• Problem to solve:
Go to the line in the entries below that holds "- **API URL**: 默认为 OpenAI 官方地址，可自定义" and repeat exactly from there through the line that holds "- **自动清理**: 定期清理过期数据", inclusive.

• Recorded data:
========

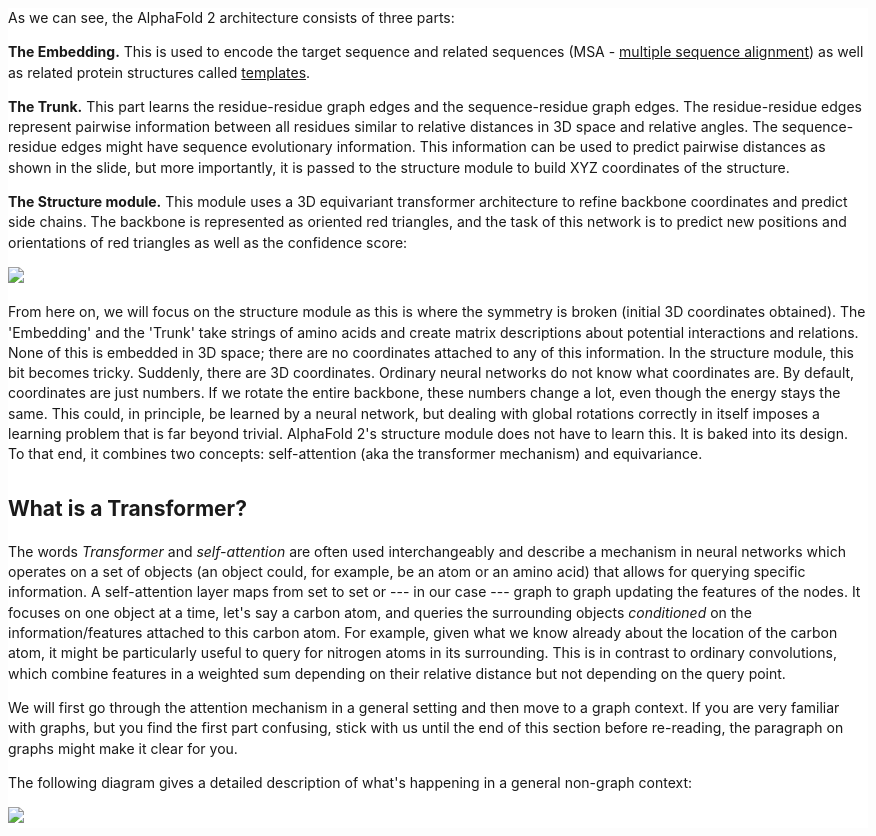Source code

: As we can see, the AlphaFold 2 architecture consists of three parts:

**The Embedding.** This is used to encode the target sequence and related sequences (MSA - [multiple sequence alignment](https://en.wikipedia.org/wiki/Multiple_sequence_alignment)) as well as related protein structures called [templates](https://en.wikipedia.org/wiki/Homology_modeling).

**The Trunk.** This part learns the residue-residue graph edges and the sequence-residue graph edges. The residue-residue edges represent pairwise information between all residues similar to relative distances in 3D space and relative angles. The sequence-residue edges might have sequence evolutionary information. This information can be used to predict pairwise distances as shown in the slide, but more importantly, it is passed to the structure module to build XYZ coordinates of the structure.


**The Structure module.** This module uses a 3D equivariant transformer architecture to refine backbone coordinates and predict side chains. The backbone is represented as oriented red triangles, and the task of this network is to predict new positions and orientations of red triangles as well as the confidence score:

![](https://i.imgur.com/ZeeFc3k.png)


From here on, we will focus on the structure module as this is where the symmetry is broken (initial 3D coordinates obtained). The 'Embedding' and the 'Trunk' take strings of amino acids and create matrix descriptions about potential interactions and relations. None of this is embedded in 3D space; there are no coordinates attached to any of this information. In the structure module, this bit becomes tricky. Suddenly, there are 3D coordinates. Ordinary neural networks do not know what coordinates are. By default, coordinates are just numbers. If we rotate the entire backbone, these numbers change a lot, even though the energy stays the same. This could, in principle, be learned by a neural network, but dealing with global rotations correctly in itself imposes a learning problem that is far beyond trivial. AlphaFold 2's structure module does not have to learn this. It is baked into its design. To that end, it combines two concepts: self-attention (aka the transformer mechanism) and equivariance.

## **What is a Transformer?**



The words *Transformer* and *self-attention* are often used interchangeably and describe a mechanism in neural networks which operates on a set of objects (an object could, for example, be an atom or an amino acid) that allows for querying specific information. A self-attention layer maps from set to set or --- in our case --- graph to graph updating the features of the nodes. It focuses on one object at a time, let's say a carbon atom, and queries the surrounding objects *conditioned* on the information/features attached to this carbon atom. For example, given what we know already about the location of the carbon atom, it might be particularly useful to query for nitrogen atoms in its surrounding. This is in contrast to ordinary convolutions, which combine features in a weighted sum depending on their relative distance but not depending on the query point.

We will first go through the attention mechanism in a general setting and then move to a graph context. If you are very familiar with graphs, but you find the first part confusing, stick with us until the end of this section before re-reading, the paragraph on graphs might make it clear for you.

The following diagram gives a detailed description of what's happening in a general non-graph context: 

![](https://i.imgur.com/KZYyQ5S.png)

========

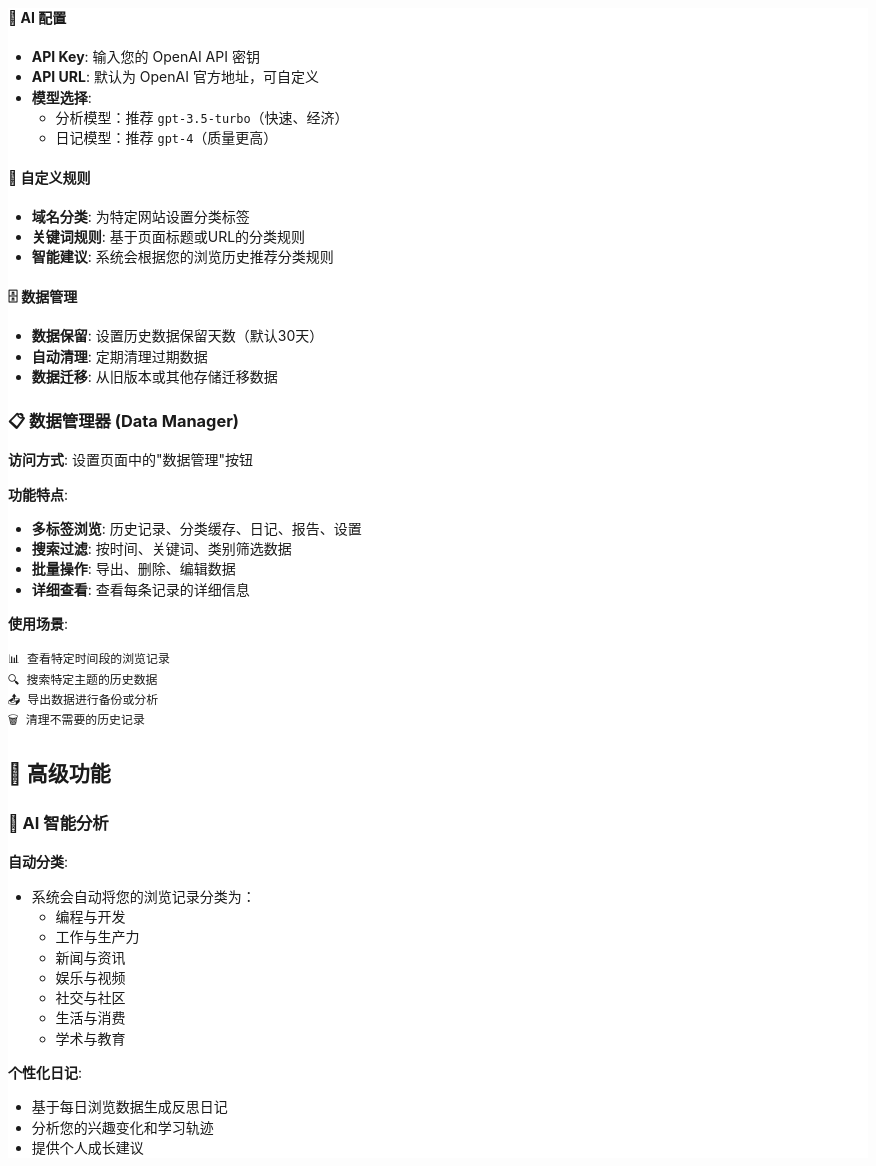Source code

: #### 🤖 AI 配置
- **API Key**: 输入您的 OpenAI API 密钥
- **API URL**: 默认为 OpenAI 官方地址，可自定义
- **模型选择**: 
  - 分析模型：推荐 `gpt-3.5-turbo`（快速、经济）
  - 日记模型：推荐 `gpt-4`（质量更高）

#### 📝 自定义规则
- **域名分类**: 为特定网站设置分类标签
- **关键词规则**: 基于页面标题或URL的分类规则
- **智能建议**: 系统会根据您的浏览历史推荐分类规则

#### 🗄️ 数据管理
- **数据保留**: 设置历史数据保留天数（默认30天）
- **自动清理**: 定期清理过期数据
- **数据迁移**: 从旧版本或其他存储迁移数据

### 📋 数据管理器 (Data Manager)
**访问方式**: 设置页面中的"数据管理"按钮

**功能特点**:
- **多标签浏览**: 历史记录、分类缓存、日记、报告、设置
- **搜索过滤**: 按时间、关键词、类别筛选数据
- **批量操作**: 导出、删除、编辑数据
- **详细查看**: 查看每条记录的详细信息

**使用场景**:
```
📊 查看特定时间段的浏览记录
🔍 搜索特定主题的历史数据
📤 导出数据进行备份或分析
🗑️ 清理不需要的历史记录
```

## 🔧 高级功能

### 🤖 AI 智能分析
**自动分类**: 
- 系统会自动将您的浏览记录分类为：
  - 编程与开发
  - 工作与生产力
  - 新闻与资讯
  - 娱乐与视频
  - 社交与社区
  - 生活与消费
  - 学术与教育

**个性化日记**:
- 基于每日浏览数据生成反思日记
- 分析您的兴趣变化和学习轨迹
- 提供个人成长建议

========

• Exercise result:
- **API URL**: 默认为 OpenAI 官方地址，可自定义
- **模型选择**: 
  - 分析模型：推荐 `gpt-3.5-turbo`（快速、经济）
  - 日记模型：推荐 `gpt-4`（质量更高）

#### 📝 自定义规则
- **域名分类**: 为特定网站设置分类标签
- **关键词规则**: 基于页面标题或URL的分类规则
- **智能建议**: 系统会根据您的浏览历史推荐分类规则

#### 🗄️ 数据管理
- **数据保留**: 设置历史数据保留天数（默认30天）
- **自动清理**: 定期清理过期数据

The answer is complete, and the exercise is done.